++++ Information

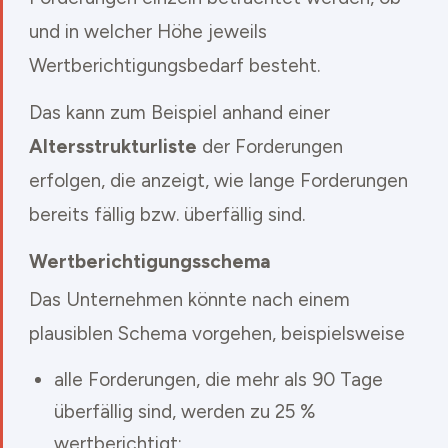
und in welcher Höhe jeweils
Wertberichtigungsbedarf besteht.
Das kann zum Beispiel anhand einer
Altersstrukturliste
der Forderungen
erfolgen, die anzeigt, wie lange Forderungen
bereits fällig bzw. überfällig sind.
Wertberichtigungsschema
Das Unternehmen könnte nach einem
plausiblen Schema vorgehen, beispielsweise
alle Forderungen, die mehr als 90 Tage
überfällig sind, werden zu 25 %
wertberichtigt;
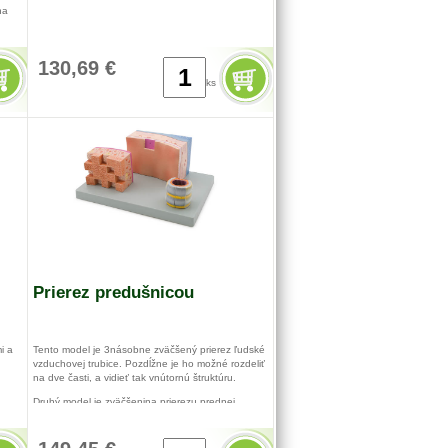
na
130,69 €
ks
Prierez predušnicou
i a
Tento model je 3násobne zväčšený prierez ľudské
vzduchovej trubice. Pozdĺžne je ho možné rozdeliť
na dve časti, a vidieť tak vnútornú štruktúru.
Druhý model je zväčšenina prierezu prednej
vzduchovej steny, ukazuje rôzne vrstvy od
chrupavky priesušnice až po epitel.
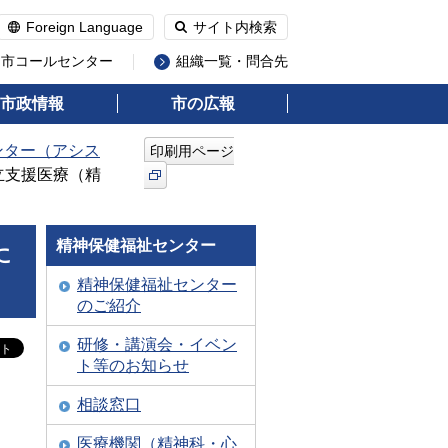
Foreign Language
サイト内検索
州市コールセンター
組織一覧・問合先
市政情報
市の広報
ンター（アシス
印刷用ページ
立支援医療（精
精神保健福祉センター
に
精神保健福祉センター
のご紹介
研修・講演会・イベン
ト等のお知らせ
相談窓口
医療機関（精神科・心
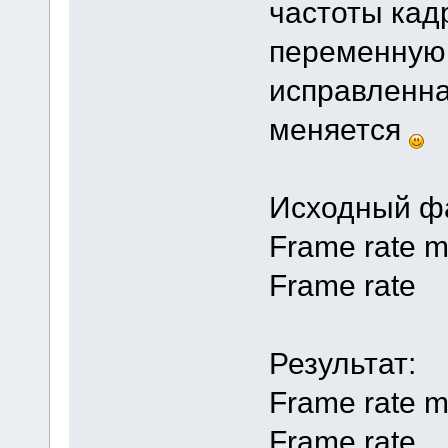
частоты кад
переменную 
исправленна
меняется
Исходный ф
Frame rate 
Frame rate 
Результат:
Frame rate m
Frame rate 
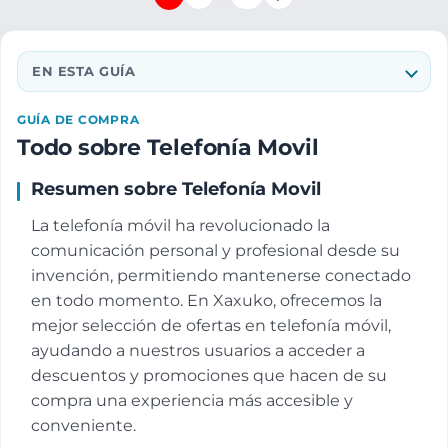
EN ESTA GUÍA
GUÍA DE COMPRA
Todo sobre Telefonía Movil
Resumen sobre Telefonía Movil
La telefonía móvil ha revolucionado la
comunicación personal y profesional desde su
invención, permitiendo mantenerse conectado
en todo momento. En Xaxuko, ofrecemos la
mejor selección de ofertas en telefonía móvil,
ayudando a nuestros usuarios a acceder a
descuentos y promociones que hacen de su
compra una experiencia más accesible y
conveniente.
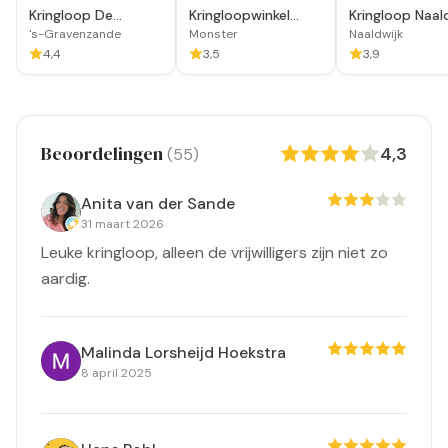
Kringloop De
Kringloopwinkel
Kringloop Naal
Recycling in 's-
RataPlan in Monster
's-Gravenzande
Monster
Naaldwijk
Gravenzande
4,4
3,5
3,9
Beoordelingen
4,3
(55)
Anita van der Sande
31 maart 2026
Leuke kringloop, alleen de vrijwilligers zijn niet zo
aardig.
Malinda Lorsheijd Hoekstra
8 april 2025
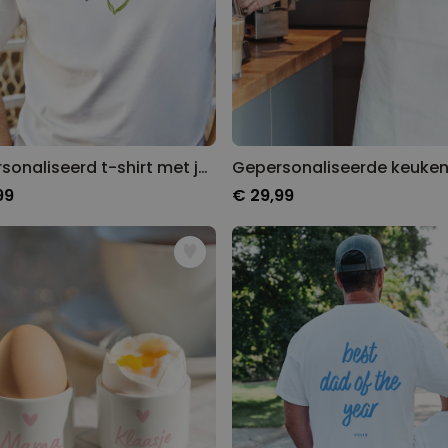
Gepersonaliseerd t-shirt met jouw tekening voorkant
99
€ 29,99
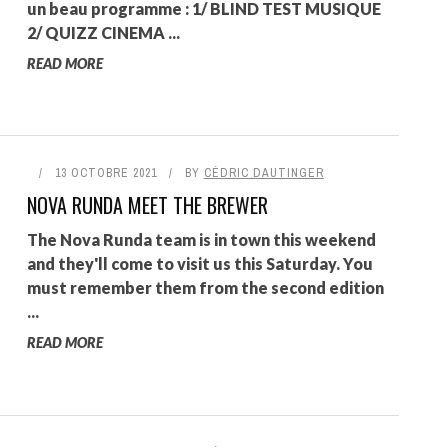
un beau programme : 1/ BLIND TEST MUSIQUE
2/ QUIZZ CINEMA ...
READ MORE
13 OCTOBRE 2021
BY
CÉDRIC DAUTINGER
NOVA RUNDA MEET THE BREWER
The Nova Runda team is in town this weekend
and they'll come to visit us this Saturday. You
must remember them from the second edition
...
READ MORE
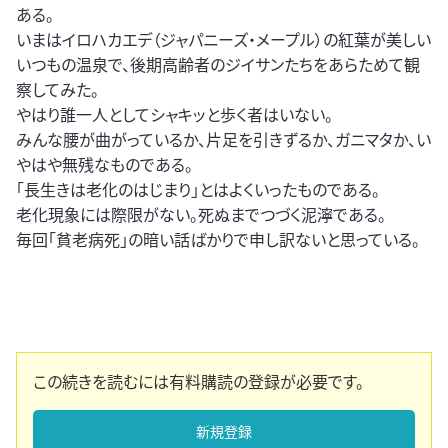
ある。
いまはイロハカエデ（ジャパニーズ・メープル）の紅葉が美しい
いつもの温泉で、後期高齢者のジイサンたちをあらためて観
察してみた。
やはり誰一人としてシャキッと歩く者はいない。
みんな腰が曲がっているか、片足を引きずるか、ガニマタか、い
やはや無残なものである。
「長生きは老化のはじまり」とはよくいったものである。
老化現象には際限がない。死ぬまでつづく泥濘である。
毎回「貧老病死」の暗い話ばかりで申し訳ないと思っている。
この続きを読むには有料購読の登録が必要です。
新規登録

++++++++

Activity:
A word-for-word copy is needed of the lines from the line with "NOVA RUNDA MEET THE BREWER" through the last line of the entries above, with both ends kept and the pictures dropped.

Task solution:
NOVA RUNDA MEET THE BREWER
The Nova Runda team is in town this weekend
and they'll come to visit us this Saturday. You
must remember them from the second edition
...
READ MORE
ある。
いまはイロハカエデ（ジャパニーズ・メープル）の紅葉が美しい
いつもの温泉で、後期高齢者のジイサンたちをあらためて観
察してみた。
やはり誰一人としてシャキッと歩く者はいない。
みんな腰が曲がっているか、片足を引きずるか、ガニマタか、い
やはや無残なものである。
「長生きは老化のはじまり」とはよくいったものである。
老化現象には際限がない。死ぬまでつづく泥濘である。
毎回「貧老病死」の暗い話ばかりで申し訳ないと思っている。
この続きを読むには有料購読の登録が必要です。
新規登録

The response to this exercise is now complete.